Last month’s rate hike raised the Fed’s Federal Funds rate to a range of between 1.5% and 1.75%. All officials at the meeting predicted that the rate would need to rise at least to 3% this year, and most projected rates would need to rise to between 3.5% and 4.5% next year.
The minutes provided few details about what might prompt the central bank to slow its current pace of rate hikes except to note that by raising rates faster now, officials may have more flexibility later. That language fueled hopes on Wall Street that the central bank will slow or even halt interest rate increases later this year.
The Fed’s June 15 rate hike was a sudden change from the unusually precise guidance delivered in the run-up to that meeting by most officials, who indicated they favored a smaller half-point hike.
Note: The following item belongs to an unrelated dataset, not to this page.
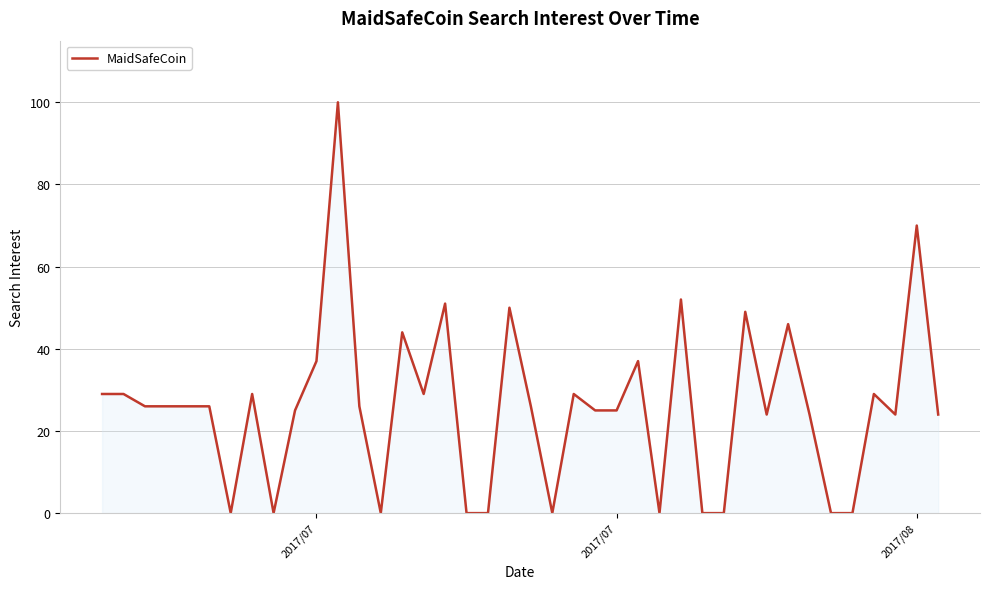

What is the greatest value displayed?

100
The minutes noted that a higher-than-expected inflation report days before the meeting, the May consumer price index, had shifted inflation expectations on a larger scale. According to the minutes, the report “indicated that inflation pressures have not yet shown signs of abating,” and many officials saw that this reinforces the view that inflation will be more stable than they previously expected.
Markets were more volatile amid uncertainty over inflation and the Fed’s response. Average interest rates on a 30-year fixed-rate mortgage, which jumped to about 6% after the Federal Reserve’s June meeting, have since fallen to 5.74% last week, according to the Mortgage Bankers Association.
Expectations of a 0.75 point rate hike and the higher trajectory of a rate hike in the days leading up to last month’s Federal Reserve meeting led to the largest five-day increase in the two-year Treasury yield since 1982. By Tuesday, yields had reversed much of that entire rally. .
Investors in the interest rate futures markets have begun to speculate that the Fed will turn to a series of interest rate cuts next year.
said Karim Basta, chief economist at III Capital Management in Boca Raton, Florida.
Economists at the Federal Reserve at the June meeting indicated that labor market momentum has slowed, and some policymakers reported that business communications also indicated an easing of wage pressures. A report from the Ministry of Labor on Wednesday showed that US job opportunities fell in May From extremely high levels, fewer people quit, and layoffs rose.